═════ Dataset excerpts

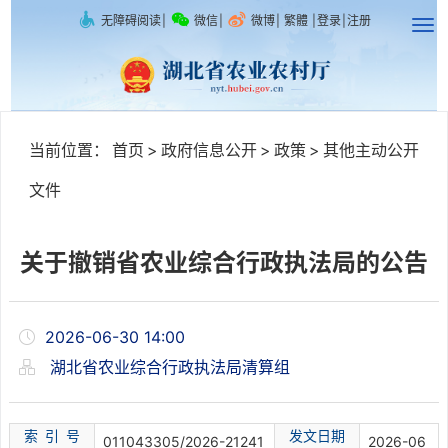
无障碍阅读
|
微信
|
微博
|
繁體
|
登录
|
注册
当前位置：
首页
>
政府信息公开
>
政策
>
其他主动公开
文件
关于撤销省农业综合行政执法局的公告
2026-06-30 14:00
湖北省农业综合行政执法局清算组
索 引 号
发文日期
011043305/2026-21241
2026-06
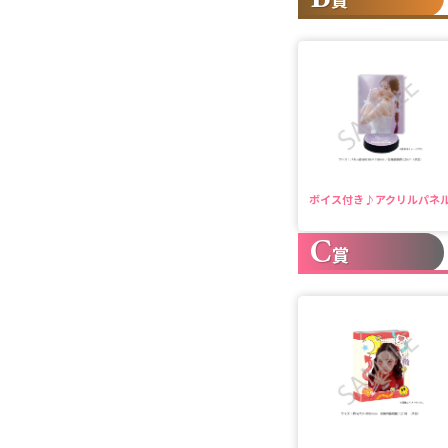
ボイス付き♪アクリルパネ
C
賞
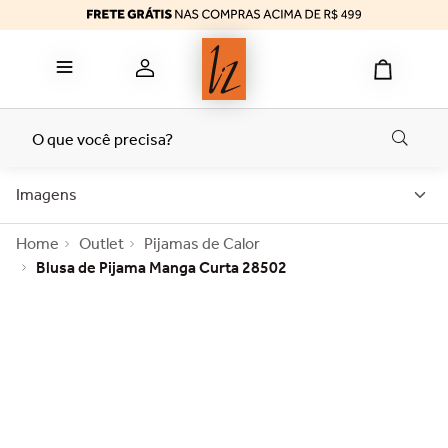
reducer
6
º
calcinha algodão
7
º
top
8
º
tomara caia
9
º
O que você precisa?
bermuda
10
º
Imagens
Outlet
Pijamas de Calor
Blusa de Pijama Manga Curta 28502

══════════

What is being asked
Once the pictures are set aside, the remaining data must be transcribed exactly.

Answer space
无障碍阅读
|
微信
|
微博
|
繁體
|
登录
|
注册
当前位置：
首页
>
政府信息公开
>
政策
>
其他主动公开
文件
关于撤销省农业综合行政执法局的公告
2026-06-30 14:00
湖北省农业综合行政执法局清算组
索 引 号
发文日期
011043305/2026-21241
2026-06
ボイス付き♪アクリルパネ
C
賞
reducer
6
º
calcinha algodão
7
º
top
8
º
tomara caia
9
º
O que você precisa?
bermuda
10
º
Imagens
Outlet
Pijamas de Calor
Blusa de Pijama Manga Curta 28502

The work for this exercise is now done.